Thanks for contributing your thoughts @paul! :)

I don't think I'm doing anything weird with this code per se. The official documentation for rand says this:

This random number generator is not cryptographically strong. If a strong cryptographic random number generator is needed, use one of functions in the crypto module, for example, crypto:strong_rand_bytes/1.

And perhaps by extension we should include this type of message in `Enum.random` which is, as far as I know, the only place using `:rand`.

I could not find any additional official documentation on the matter and that's the only way I found to seed rand with `crypto:strong_rand_bytes/1` as suggested.

[Paul Schoenfelder]

It's much less common that one requires cryptographically strong random numbers than not, which is of course part of the reason why :rand does not just generate cryptographically strong random numbers for you by default. For a great many things, one doesn't need that guarantee. If you do need that guarantee, for instance you are doing something crypto-related, then you probably both want the fine control over the parameters, and in my opinion, should be forced to understand them, because if you don't, you shouldn't be doing crypto.

That said, I didn't mean to imply that your code was bad or anything, just that it was a variant which I don't think is useful for illustrating the point (though maybe your post required cryptographically strong random numbers, I don't recall). I do think there are some Erlang APIs that would benefit from wrapping, just for better errors alone (:crypto I'm looking at you), but generally I think it's a bad idea.

Paul

To unsubscribe from this group and stop receiving emails from it, send an email to elixir-lang-core+unsubscribe@googlegroups.com.
To view this discussion on the web visit https://groups.google.com/d/msgid/elixir-lang-core/d7a71dc1-0fce-47e7-836f-291e7c1ca415%40googlegroups.com.

[Levi Aul]

Note that that warning in the documentation for :rand is trying to say that the PRNG algorithms :rand supports are not cryptographically strong.
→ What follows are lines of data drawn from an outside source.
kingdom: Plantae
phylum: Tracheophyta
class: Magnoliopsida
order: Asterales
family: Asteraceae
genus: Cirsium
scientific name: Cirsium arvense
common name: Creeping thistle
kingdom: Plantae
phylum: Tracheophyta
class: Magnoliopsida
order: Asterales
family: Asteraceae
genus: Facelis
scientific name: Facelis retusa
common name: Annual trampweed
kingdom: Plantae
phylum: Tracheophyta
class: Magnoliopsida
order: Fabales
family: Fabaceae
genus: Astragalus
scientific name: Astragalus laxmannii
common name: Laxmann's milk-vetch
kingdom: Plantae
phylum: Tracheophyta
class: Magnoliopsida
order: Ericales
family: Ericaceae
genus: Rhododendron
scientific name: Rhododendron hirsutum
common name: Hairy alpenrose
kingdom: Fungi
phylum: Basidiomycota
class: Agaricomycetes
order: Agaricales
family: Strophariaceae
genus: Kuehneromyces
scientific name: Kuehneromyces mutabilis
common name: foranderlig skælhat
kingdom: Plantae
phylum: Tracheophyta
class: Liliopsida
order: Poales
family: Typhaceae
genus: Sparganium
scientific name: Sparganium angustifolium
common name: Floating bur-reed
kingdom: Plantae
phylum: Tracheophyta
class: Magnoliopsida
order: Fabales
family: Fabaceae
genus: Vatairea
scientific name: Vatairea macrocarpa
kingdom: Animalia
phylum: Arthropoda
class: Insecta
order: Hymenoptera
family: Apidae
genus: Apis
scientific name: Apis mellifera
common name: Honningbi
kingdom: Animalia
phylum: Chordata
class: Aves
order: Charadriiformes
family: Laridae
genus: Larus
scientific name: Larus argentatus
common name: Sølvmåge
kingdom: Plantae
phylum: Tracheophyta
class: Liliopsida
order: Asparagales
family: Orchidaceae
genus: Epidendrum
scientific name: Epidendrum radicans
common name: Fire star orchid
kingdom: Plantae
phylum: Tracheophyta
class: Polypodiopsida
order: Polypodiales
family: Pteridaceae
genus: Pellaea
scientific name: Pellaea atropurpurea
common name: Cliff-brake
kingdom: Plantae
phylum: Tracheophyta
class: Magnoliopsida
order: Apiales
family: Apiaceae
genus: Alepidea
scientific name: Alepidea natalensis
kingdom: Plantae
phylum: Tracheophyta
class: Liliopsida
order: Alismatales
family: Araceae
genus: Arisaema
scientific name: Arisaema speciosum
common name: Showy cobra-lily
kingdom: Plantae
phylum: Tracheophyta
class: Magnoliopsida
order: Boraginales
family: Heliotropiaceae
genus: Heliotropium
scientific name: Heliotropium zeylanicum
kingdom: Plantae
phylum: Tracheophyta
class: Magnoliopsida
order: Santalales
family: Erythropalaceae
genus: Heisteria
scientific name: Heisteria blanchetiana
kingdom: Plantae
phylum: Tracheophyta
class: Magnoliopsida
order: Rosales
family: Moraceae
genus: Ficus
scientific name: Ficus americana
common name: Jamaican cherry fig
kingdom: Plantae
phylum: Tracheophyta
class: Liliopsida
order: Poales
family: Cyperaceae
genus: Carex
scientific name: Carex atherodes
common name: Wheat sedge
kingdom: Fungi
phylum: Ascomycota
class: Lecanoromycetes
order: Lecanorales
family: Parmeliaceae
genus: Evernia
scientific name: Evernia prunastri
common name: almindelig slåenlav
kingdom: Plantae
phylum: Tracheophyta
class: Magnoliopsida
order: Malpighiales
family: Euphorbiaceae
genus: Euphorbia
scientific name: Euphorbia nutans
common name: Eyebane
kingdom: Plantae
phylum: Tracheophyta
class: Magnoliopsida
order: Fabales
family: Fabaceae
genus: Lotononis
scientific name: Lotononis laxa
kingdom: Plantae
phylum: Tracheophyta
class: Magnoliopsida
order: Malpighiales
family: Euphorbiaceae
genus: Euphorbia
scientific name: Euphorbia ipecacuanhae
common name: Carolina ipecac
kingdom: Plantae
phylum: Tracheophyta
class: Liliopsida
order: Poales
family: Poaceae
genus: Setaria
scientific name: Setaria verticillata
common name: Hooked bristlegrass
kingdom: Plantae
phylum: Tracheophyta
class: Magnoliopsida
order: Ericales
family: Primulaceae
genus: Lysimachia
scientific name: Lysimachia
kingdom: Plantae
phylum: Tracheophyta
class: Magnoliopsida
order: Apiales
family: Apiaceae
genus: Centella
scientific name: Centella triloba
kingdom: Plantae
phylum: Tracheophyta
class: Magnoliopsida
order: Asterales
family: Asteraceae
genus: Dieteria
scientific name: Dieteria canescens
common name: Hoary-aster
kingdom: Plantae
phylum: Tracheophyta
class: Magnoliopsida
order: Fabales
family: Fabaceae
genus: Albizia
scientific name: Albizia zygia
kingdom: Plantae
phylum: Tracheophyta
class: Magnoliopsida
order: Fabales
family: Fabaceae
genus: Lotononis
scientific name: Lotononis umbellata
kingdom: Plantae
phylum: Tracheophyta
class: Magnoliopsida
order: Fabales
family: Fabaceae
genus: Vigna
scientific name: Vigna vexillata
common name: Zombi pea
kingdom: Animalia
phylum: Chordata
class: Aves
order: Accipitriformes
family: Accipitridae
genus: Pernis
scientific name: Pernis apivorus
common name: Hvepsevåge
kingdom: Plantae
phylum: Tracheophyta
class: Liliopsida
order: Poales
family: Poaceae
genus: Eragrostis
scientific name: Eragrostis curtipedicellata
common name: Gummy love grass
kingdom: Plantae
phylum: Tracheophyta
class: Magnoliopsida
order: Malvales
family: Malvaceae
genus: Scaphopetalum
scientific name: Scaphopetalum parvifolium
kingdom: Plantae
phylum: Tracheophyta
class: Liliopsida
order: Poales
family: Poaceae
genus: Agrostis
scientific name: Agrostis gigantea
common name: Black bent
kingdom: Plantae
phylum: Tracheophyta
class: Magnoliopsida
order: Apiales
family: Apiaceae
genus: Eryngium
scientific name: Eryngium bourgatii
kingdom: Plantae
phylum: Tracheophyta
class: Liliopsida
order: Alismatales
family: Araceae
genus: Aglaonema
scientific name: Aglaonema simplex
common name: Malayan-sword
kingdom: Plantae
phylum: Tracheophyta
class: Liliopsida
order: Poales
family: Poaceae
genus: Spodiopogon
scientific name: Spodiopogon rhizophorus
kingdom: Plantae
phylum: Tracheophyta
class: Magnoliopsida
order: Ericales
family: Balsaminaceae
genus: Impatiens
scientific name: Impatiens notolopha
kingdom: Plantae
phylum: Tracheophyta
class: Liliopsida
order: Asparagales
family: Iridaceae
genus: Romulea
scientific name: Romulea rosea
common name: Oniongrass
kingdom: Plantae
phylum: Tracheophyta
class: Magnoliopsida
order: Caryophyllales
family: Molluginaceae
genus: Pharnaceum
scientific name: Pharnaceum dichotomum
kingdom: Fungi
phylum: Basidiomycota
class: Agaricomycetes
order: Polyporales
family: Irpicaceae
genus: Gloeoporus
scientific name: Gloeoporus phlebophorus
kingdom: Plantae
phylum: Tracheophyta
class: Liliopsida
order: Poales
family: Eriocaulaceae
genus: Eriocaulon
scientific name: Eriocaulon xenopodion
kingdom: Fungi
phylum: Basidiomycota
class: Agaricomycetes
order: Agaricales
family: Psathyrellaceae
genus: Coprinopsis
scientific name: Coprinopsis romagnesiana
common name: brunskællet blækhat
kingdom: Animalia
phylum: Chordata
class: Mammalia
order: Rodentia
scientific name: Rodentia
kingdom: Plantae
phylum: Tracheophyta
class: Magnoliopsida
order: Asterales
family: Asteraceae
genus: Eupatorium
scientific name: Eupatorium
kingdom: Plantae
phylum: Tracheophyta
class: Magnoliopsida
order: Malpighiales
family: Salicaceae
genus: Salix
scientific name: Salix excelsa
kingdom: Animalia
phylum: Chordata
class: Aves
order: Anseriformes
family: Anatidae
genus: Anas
If you need strong randomness, you have to not only use a high-entropy seed, but also a cryptographically-secure PRNG (CSPRNG), which none of the algorithms in :rand are.

Seeding the :rand PRNG using :crypto is not sufficient to give you a CSPRNG (i.e. a PRNG which can produce an indefinite stream of bytes which cannot be used to recover the original key/seed.) If you need strong randomness, the docs meant to say that you should just use :crypto directly as your CSPRNG, because that's what it is: crypto:strong_rand_bytes/1 calls OpenSSL's RAND_bytes, which is a CSPRNG algorithm seeded using system entropy.